• _Try it_:
Copy each of the following entries word for word, keeping every line as it appears.

• _Exercise materials_:
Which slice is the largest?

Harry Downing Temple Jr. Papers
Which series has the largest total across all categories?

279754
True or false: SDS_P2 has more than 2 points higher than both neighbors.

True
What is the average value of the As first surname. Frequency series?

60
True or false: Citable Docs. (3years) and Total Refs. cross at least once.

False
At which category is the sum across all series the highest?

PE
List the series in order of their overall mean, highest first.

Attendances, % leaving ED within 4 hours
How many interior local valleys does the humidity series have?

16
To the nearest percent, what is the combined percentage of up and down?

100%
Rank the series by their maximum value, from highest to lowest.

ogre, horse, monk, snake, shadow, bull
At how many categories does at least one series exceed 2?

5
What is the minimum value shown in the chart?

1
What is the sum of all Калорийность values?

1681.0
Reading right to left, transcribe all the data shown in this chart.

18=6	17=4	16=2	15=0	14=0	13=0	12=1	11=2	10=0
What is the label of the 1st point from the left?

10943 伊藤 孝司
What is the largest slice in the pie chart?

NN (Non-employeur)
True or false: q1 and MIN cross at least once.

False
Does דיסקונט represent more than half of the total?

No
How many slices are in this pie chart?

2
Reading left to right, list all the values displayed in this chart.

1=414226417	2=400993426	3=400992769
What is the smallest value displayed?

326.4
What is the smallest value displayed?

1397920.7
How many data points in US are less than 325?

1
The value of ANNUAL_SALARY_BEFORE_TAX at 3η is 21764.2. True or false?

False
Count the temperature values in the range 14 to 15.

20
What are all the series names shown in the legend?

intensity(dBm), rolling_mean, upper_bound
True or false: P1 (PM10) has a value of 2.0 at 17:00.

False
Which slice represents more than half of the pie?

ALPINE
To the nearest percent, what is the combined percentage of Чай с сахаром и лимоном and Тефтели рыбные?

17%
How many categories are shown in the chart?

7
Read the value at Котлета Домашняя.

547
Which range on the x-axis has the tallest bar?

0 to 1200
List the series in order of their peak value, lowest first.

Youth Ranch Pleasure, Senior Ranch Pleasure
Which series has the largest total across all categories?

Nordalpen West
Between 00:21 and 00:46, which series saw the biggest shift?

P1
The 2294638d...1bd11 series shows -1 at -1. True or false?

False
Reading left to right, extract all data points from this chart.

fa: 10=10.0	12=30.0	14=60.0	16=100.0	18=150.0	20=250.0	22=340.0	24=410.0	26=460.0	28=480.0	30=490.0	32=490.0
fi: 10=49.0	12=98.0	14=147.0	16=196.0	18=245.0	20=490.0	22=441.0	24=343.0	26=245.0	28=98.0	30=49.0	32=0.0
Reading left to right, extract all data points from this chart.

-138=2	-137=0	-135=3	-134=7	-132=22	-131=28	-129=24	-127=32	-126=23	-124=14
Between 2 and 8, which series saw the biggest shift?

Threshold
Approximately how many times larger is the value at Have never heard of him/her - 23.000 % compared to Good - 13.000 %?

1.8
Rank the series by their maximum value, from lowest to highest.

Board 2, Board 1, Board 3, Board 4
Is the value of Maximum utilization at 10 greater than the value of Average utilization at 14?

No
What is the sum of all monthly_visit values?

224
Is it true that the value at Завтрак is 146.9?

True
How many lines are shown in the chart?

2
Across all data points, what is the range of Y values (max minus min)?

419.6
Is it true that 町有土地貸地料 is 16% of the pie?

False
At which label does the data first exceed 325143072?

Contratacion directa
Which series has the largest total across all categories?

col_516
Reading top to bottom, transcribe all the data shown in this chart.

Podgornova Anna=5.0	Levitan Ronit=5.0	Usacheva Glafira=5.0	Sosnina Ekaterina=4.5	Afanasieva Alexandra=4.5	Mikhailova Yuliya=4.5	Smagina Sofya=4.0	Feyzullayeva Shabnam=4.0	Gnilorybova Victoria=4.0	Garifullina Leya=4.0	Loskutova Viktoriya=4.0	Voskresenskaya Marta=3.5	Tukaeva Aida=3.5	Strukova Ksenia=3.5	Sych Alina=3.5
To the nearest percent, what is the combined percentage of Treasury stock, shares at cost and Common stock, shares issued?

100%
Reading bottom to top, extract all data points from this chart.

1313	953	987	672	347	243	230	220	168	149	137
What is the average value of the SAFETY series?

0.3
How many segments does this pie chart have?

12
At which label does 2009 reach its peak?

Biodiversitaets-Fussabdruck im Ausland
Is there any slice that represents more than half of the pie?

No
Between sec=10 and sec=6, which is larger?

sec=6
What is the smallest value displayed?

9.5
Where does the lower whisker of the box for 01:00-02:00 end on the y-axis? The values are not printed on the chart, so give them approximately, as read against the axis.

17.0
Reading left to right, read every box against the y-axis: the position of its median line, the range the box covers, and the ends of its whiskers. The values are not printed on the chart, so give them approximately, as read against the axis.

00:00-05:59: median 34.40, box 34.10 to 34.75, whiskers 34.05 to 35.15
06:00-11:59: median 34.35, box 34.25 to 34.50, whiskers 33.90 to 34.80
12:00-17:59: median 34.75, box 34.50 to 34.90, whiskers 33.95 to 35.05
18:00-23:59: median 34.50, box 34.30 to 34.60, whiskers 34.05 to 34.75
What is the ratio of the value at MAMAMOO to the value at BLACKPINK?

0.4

• _Result below_:
Which slice is the largest?

Harry Downing Temple Jr. Papers
Which series has the largest total across all categories?

279754
True or false: SDS_P2 has more than 2 points higher than both neighbors.

True
What is the average value of the As first surname. Frequency series?

60
True or false: Citable Docs. (3years) and Total Refs. cross at least once.

False
At which category is the sum across all series the highest?

PE
List the series in order of their overall mean, highest first.

Attendances, % leaving ED within 4 hours
How many interior local valleys does the humidity series have?

16
To the nearest percent, what is the combined percentage of up and down?

100%
Rank the series by their maximum value, from highest to lowest.

ogre, horse, monk, snake, shadow, bull
At how many categories does at least one series exceed 2?

5
What is the minimum value shown in the chart?

1
What is the sum of all Калорийность values?

1681.0
Reading right to left, transcribe all the data shown in this chart.

18=6	17=4	16=2	15=0	14=0	13=0	12=1	11=2	10=0
What is the label of the 1st point from the left?

10943 伊藤 孝司
What is the largest slice in the pie chart?

NN (Non-employeur)
True or false: q1 and MIN cross at least once.

False
Does דיסקונט represent more than half of the total?

No
How many slices are in this pie chart?

2
Reading left to right, list all the values displayed in this chart.

1=414226417	2=400993426	3=400992769
What is the smallest value displayed?

326.4
What is the smallest value displayed?

1397920.7
How many data points in US are less than 325?

1
The value of ANNUAL_SALARY_BEFORE_TAX at 3η is 21764.2. True or false?

False
Count the temperature values in the range 14 to 15.

20
What are all the series names shown in the legend?

intensity(dBm), rolling_mean, upper_bound
True or false: P1 (PM10) has a value of 2.0 at 17:00.

False
Which slice represents more than half of the pie?

ALPINE
To the nearest percent, what is the combined percentage of Чай с сахаром и лимоном and Тефтели рыбные?

17%
How many categories are shown in the chart?

7
Read the value at Котлета Домашняя.

547
Which range on the x-axis has the tallest bar?

0 to 1200
List the series in order of their peak value, lowest first.

Youth Ranch Pleasure, Senior Ranch Pleasure
Which series has the largest total across all categories?

Nordalpen West
Between 00:21 and 00:46, which series saw the biggest shift?

P1
The 2294638d...1bd11 series shows -1 at -1. True or false?

False
Reading left to right, extract all data points from this chart.

fa: 10=10.0	12=30.0	14=60.0	16=100.0	18=150.0	20=250.0	22=340.0	24=410.0	26=460.0	28=480.0	30=490.0	32=490.0
fi: 10=49.0	12=98.0	14=147.0	16=196.0	18=245.0	20=490.0	22=441.0	24=343.0	26=245.0	28=98.0	30=49.0	32=0.0
Reading left to right, extract all data points from this chart.

-138=2	-137=0	-135=3	-134=7	-132=22	-131=28	-129=24	-127=32	-126=23	-124=14
Between 2 and 8, which series saw the biggest shift?

Threshold
Approximately how many times larger is the value at Have never heard of him/her - 23.000 % compared to Good - 13.000 %?

1.8
Rank the series by their maximum value, from lowest to highest.

Board 2, Board 1, Board 3, Board 4
Is the value of Maximum utilization at 10 greater than the value of Average utilization at 14?

No
What is the sum of all monthly_visit values?

224
Is it true that the value at Завтрак is 146.9?

True
How many lines are shown in the chart?

2
Across all data points, what is the range of Y values (max minus min)?

419.6
Is it true that 町有土地貸地料 is 16% of the pie?

False
At which label does the data first exceed 325143072?

Contratacion directa
Which series has the largest total across all categories?

col_516
Reading top to bottom, transcribe all the data shown in this chart.

Podgornova Anna=5.0	Levitan Ronit=5.0	Usacheva Glafira=5.0	Sosnina Ekaterina=4.5	Afanasieva Alexandra=4.5	Mikhailova Yuliya=4.5	Smagina Sofya=4.0	Feyzullayeva Shabnam=4.0	Gnilorybova Victoria=4.0	Garifullina Leya=4.0	Loskutova Viktoriya=4.0	Voskresenskaya Marta=3.5	Tukaeva Aida=3.5	Strukova Ksenia=3.5	Sych Alina=3.5
To the nearest percent, what is the combined percentage of Treasury stock, shares at cost and Common stock, shares issued?

100%
Reading bottom to top, extract all data points from this chart.

1313	953	987	672	347	243	230	220	168	149	137
What is the average value of the SAFETY series?

0.3
How many segments does this pie chart have?

12
At which label does 2009 reach its peak?

Biodiversitaets-Fussabdruck im Ausland
Is there any slice that represents more than half of the pie?

No
Between sec=10 and sec=6, which is larger?

sec=6
What is the smallest value displayed?

9.5
Where does the lower whisker of the box for 01:00-02:00 end on the y-axis? The values are not printed on the chart, so give them approximately, as read against the axis.

17.0
Reading left to right, read every box against the y-axis: the position of its median line, the range the box covers, and the ends of its whiskers. The values are not printed on the chart, so give them approximately, as read against the axis.

00:00-05:59: median 34.40, box 34.10 to 34.75, whiskers 34.05 to 35.15
06:00-11:59: median 34.35, box 34.25 to 34.50, whiskers 33.90 to 34.80
12:00-17:59: median 34.75, box 34.50 to 34.90, whiskers 33.95 to 35.05
18:00-23:59: median 34.50, box 34.30 to 34.60, whiskers 34.05 to 34.75
What is the ratio of the value at MAMAMOO to the value at BLACKPINK?

0.4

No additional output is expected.